For under-served communities, the impact could be revolutionary. Students with disabilities get adaptive tools that read aloud or simplify complex texts; AI tutors immerse students in Xhosa while building global tech savvy. Vocational training gets a boost too, with simulations for welding or entrepreneurship that feel as real as hands-on practice. The result? A generation equipped not just to survive, but to thrive in a world demanding adaptability.

Yet, starry-eyed visions must confront harsh truths.

The digital divide looms large. Without widespread internet, solar-powered devices, or off-grid solutions, AI remains a luxury for city elites. In South Africa alone, loadshedding or unplanned outages disrupt learning daily, so how do we build AI that laughs in the face of blackouts?

Bias is another beast. If training data echoes pre-democracy prejudices, AI could reinforce racial or gender stereotypes in grading or recommendations. We’ve seen it before with facial recognition tech failing darker skin tones — education can’t afford such blind spots.

Teachers, the heart of our systems, aren’t immune either. Fears of job loss or “de-skilling” are valid, but AI should empower, not replace. Training programmes must reframe educators as guides in AI-augmented classrooms, handling the human elements machines can’t touch — empathy, ethical debates, cultural nuance.

This transformation demands African leadership. No more importing off-the-shelf solutions. We need local developers crafting tools infused with our stories, from Ubuntu-inspired collaboration apps to climate-resilient learning platforms. Leapfrogging outdated models, we can pioneer paths that blend tech with tradition.

The pillars to support AI in Africa

To make this real, the following is required:

  • Robust Policy Frameworks: Governments crafting rules for ethical AI, from data rules to accessibility mandates.
  • Infrastructure Investment: Pouring funds into broadband, cheap devices, and renewable energy to connect every corner.
  • Teacher Empowerment: Hands-on training to weave AI into daily teaching, boosting confidence and innovation.
  • Research and Development: Homegrown AI hubs fostering African talent and interdisciplinary breakthroughs.
  • Public-Private Partnerships: Teaming government with leading public and private educational institutions for scalable, context-specific solutions.

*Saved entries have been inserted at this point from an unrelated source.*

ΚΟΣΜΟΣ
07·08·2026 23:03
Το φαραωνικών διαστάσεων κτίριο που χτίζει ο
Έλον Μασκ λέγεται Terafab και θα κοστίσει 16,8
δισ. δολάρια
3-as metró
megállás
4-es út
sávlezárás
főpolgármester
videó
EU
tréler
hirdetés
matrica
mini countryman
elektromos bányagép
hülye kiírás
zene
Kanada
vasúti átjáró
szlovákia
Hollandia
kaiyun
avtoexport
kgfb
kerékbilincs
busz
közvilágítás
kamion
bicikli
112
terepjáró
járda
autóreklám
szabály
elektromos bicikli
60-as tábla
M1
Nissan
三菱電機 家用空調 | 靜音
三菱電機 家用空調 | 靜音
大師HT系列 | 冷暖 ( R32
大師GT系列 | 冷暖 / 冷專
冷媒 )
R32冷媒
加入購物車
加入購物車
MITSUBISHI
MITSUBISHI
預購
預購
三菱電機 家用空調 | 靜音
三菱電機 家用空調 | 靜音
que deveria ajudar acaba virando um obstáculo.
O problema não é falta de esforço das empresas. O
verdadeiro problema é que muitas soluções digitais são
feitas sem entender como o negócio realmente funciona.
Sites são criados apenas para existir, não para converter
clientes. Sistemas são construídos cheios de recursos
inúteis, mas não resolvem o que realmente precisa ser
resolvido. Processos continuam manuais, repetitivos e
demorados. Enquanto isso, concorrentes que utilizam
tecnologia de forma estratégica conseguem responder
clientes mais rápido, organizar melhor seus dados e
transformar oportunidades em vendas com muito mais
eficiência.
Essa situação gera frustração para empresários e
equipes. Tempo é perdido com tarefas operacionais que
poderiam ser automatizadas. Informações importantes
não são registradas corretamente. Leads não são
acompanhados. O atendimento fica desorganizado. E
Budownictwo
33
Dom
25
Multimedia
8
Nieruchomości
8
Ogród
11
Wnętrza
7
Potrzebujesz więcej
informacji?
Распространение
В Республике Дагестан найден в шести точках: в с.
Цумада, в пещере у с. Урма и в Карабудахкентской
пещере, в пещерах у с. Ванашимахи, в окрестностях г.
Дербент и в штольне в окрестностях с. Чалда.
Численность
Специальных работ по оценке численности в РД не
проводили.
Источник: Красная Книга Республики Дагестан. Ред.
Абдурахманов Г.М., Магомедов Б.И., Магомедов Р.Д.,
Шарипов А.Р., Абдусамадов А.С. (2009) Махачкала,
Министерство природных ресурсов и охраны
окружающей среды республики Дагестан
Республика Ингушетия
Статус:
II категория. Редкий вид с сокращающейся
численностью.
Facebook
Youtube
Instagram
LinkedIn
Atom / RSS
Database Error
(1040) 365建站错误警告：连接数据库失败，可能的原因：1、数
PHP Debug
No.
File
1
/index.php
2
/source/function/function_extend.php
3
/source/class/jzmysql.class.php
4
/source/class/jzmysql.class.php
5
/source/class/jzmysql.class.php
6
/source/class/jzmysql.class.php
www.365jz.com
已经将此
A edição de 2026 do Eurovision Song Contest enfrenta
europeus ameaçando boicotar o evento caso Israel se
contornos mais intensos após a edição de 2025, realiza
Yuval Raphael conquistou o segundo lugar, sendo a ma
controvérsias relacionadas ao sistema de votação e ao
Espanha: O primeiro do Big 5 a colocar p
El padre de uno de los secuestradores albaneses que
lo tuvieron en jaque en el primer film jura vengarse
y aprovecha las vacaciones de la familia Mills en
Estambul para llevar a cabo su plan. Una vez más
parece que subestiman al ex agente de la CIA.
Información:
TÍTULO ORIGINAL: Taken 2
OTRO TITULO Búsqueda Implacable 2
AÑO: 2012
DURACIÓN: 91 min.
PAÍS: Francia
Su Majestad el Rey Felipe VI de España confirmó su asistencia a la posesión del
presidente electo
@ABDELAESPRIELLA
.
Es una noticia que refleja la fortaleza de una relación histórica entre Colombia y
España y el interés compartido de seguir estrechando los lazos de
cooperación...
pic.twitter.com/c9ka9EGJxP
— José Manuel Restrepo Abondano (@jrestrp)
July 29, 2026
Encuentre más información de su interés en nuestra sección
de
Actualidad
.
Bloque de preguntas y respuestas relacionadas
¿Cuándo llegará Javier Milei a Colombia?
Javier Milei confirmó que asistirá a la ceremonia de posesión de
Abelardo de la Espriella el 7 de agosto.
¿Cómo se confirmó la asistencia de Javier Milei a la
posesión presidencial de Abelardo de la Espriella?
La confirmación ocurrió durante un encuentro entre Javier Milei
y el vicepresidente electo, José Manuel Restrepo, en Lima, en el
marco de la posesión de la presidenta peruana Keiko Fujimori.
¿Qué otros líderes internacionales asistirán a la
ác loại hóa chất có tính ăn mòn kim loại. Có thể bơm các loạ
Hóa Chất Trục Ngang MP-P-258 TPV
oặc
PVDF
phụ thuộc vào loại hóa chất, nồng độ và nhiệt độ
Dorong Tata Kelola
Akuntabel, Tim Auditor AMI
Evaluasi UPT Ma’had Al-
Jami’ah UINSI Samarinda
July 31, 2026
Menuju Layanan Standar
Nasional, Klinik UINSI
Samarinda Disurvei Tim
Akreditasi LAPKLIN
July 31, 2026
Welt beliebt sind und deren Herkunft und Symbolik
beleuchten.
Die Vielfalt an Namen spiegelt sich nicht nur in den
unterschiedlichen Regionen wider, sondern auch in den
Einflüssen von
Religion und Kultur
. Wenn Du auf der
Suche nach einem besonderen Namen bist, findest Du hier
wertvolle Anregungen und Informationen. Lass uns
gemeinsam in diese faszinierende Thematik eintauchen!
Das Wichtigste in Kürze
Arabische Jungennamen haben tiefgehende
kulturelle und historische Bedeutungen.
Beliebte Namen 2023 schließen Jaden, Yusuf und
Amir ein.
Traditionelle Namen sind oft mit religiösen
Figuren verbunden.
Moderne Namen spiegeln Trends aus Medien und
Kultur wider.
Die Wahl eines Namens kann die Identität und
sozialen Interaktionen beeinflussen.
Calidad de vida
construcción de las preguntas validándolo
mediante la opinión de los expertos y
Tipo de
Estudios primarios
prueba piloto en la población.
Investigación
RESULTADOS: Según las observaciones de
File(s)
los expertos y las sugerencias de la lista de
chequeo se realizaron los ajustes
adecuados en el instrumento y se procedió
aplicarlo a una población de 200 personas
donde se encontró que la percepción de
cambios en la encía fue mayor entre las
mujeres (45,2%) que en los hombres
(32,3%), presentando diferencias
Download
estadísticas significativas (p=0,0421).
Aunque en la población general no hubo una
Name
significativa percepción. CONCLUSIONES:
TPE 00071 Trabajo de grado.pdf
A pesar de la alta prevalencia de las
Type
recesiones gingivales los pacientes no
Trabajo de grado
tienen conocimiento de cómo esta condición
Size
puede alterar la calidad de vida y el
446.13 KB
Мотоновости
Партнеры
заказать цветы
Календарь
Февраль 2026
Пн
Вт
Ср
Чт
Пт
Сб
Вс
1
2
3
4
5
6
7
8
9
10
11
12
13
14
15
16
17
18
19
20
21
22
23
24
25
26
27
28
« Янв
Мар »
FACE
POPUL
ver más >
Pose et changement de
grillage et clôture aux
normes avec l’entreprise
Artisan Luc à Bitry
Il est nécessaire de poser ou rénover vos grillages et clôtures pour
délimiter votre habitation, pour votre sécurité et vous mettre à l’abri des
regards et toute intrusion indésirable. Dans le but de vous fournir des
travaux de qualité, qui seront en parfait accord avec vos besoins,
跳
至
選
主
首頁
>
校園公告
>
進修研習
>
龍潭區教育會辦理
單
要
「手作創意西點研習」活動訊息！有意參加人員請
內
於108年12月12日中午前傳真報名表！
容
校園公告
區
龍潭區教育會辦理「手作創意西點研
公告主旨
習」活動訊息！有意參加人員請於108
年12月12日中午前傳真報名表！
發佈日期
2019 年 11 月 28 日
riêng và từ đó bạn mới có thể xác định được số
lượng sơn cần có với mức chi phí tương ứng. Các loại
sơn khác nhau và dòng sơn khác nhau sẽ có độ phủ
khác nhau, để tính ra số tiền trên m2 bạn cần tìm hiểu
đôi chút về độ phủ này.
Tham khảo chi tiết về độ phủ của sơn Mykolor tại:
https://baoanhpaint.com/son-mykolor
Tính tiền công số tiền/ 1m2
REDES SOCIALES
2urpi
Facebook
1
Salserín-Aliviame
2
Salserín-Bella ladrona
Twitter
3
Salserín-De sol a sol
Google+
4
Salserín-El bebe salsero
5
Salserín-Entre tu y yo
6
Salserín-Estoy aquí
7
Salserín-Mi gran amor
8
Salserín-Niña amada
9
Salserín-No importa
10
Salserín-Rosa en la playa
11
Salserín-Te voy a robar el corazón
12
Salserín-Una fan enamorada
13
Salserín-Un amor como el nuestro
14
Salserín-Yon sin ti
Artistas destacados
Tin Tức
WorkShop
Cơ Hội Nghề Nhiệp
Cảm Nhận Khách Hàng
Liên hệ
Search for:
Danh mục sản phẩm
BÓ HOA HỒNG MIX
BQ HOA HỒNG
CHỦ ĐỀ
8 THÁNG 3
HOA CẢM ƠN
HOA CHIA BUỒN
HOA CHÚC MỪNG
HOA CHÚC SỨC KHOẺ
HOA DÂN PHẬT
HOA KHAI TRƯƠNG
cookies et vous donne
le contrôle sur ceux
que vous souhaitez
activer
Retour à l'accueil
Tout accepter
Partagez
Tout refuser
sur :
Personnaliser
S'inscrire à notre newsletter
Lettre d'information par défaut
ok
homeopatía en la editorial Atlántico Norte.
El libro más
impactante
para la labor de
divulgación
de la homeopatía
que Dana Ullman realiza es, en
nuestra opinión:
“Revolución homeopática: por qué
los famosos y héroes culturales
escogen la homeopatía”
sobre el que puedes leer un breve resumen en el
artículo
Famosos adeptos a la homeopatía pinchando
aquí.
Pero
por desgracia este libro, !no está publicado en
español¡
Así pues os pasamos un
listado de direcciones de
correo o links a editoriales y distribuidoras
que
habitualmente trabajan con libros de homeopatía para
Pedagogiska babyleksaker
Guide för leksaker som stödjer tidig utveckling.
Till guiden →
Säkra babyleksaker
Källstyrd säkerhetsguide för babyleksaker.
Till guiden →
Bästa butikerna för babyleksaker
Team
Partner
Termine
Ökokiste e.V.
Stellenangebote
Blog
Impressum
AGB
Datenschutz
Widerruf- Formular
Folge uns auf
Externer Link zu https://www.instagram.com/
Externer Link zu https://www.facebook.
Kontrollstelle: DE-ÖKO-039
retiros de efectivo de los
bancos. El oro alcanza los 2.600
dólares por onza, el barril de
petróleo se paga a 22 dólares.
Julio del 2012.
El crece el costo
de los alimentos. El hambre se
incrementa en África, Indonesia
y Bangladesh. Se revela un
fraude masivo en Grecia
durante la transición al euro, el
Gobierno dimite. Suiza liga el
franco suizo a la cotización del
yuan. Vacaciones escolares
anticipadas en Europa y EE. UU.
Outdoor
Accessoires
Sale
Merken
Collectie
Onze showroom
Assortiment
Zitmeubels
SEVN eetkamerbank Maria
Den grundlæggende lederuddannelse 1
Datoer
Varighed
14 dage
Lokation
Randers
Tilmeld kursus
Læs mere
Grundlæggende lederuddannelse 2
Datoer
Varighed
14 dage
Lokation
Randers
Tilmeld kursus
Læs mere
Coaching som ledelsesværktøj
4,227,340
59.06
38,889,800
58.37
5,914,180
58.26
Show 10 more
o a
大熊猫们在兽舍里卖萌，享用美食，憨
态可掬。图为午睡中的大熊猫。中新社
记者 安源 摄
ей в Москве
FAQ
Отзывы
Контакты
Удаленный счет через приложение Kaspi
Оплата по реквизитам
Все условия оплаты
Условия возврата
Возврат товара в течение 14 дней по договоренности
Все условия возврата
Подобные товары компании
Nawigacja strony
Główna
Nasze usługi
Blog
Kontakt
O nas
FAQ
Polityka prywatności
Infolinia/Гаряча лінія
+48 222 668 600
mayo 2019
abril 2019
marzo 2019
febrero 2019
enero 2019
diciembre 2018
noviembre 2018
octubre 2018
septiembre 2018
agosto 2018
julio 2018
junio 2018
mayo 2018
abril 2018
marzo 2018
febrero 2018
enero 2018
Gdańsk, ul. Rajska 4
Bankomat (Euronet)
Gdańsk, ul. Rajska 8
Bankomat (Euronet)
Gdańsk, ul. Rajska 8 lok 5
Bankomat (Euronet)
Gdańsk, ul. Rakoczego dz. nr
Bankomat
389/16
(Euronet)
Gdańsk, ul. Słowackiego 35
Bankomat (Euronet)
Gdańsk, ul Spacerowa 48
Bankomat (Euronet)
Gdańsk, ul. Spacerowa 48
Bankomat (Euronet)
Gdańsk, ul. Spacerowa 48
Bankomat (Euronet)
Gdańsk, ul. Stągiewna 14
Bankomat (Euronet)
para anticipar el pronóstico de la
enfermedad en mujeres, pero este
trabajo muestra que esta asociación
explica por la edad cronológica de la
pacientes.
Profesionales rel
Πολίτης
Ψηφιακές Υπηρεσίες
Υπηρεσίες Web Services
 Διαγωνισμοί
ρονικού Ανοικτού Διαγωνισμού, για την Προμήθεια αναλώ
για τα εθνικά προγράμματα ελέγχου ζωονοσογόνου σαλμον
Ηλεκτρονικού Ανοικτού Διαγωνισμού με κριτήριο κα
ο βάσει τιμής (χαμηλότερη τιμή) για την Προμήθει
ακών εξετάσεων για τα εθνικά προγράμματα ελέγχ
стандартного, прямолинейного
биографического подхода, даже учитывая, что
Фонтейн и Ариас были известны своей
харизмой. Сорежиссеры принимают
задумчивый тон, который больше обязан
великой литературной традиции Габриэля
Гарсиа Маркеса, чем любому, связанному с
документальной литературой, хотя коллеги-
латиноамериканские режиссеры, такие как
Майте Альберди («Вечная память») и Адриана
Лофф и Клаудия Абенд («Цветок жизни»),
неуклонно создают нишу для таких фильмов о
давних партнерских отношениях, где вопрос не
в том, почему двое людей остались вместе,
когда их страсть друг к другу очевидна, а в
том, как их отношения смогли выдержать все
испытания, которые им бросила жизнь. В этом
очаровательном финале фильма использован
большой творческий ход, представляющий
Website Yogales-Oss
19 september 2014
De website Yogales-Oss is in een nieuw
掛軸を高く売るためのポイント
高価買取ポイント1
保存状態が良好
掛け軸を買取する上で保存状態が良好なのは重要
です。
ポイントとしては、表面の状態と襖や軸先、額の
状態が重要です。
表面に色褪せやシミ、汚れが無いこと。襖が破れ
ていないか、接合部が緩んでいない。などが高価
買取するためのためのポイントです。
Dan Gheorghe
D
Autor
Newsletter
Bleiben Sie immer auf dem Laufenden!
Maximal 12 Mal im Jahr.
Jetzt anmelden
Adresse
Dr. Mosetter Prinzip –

The future of African education, empowered by AI, is not a distant dream; it is an unfolding reality. It is a future where every child, regardless of their location or background, can have access to quality, personalised, and relevant learning experiences.

But what must happen — with urgency — is for Africa to seize this moment with courage, wisdom, and a shared commitment to building an educational future that is truly transformative, truly African, and truly human.

Dr Gillian Mooney is Executive: Teaching & Learning at The IIE’s Academic Centre of Excellence. This article is based on Dr Mooney’s keynote address delivered at the Global AI in Education Conference.